Article:
▼
StreamingT2V: Autoregressive Long Video Generation with Smooth Transitions from Text

What is StreamingT2V?

Text-to-video diffusion models have made it possible to generate high-quality videos that align with text instructions, enabling the creation of diverse and personalized content. However, most existing methods focus on generating short videos, typically 16 or 24 frames, which results in abrupt cuts when extended to longer video synthesis.

StreamingT2V: Long Video Generation with Smooth Transitions from Text

To address these limitations, I introduce StreamingT2V, an autoregressive approach designed for generating long videos of 80, 240, 600, 1200, or even more frames with smooth transitions. This method ensures consistency, dynamic motion, and extendability, making it a robust solution for long video generation.

StreamingT2V Video Generation

StreamingT2V Text to Video Overview

Detail	Description
Name	StreamingT2V Text to Video
Purpose	Text to Video, AI Video Generator
GitHub Page	StreamingT2V GitHub Pages
Official Paper	StreamingT2V Paper on arXiv
Official HuggingFace	StreamingT2V HuggingFace
StreamingT2V Github Code	Github Code

Key Components of StreamingT2V

StreamingT2V incorporates three main components to achieve its goals:

Conditional Attention Module (CAM): This short-term memory block conditions the current video generation on features extracted from the previous chunk using an attentional mechanism. This ensures smooth transitions between chunks and maintains high motion quality throughout the video.
▲
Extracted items
▼
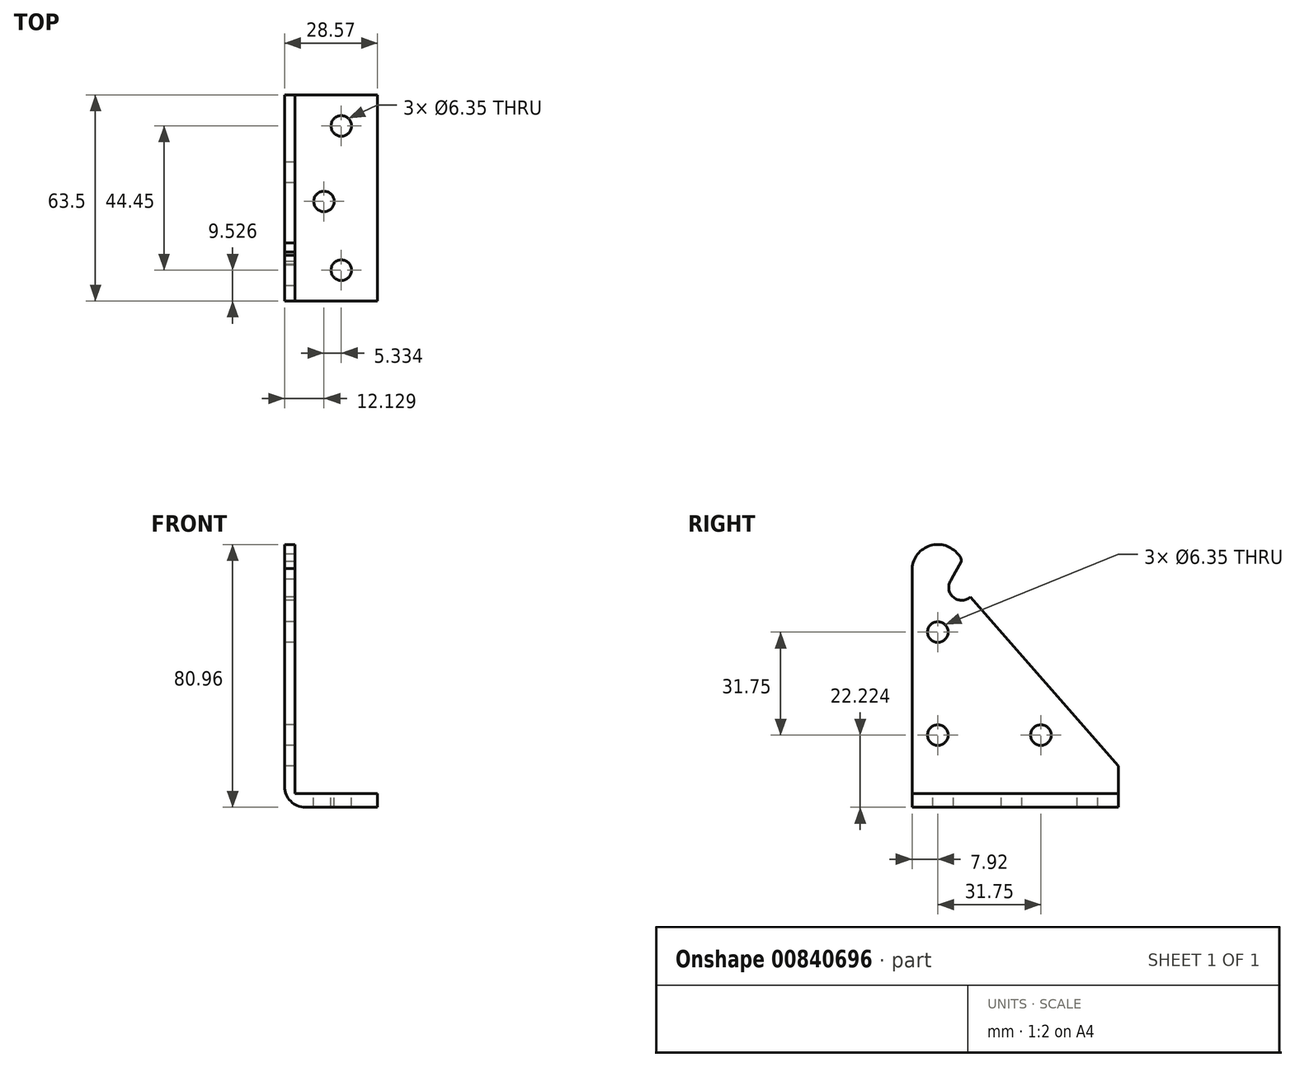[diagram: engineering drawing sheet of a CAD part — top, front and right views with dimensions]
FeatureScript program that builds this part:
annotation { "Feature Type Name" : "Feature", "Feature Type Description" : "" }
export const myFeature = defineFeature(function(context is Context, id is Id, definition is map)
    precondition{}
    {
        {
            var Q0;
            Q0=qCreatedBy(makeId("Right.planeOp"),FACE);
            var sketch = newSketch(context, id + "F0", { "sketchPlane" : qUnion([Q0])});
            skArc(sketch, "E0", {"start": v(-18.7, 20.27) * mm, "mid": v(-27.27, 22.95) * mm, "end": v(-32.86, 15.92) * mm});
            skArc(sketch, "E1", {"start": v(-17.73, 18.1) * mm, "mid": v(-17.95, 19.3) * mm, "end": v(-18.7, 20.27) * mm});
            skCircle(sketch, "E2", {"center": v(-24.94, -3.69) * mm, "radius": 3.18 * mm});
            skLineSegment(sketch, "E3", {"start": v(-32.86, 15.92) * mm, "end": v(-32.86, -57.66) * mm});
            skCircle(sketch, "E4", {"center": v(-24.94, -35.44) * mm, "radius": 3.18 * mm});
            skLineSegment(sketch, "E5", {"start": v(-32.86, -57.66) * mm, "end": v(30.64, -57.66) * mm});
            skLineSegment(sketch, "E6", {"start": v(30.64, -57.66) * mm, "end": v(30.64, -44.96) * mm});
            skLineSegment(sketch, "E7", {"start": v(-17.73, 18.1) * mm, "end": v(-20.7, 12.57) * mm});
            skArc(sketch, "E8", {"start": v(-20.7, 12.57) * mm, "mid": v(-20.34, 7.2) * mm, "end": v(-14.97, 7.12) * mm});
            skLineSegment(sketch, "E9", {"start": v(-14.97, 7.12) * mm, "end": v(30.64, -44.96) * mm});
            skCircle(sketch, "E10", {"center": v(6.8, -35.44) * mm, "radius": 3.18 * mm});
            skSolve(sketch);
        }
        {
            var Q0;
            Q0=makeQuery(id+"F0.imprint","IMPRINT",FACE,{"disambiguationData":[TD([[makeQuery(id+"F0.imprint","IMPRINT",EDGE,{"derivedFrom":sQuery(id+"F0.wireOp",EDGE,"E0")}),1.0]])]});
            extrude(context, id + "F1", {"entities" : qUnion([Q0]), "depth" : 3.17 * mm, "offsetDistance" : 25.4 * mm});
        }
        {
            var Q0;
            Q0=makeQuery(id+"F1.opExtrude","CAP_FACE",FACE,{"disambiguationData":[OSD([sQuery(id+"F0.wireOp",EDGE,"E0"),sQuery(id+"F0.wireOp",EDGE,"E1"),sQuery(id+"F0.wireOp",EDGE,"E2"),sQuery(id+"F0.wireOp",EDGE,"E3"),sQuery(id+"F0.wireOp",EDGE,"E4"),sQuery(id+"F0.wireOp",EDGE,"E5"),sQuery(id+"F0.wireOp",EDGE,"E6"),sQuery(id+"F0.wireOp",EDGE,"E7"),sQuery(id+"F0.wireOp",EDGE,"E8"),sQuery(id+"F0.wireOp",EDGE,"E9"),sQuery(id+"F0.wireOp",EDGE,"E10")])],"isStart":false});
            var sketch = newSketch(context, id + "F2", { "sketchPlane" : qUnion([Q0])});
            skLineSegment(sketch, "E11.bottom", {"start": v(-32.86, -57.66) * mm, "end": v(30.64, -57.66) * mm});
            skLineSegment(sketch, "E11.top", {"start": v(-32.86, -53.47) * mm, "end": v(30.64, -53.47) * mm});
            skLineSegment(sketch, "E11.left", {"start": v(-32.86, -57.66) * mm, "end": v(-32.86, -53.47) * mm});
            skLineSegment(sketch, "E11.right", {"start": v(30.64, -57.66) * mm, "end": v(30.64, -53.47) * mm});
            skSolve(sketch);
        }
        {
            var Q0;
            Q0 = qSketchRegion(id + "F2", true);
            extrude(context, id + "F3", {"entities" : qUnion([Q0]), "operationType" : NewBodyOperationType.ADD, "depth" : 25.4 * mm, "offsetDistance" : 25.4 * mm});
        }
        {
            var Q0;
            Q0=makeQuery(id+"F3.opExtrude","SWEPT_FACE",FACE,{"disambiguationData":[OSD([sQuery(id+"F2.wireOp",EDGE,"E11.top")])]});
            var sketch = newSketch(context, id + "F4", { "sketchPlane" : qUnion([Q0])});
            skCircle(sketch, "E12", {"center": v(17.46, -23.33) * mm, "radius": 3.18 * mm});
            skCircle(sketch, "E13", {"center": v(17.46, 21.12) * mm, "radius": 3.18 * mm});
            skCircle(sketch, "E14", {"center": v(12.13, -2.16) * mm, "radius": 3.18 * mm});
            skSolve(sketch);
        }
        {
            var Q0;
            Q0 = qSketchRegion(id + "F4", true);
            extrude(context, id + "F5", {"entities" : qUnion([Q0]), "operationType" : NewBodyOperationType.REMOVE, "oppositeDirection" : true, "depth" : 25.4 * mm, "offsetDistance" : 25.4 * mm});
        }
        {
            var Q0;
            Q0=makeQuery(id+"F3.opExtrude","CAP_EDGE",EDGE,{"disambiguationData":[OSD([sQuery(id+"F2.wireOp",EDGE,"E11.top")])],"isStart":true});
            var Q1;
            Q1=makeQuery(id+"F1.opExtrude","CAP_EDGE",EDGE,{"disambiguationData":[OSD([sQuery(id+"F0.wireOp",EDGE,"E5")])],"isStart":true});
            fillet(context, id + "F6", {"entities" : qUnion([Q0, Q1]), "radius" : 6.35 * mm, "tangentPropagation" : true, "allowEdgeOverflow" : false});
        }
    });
▲
Task prompt: Reproduce word for word the passage of the StreamingT2V article starting at "Text-to-video diffusion models" and ending at "longer video synthesis.". The items are not required for any of the work.

Result:
Text-to-video diffusion models have made it possible to generate high-quality videos that align with text instructions, enabling the creation of diverse and personalized content. However, most existing methods focus on generating short videos, typically 16 or 24 frames, which results in abrupt cuts when extended to longer video synthesis.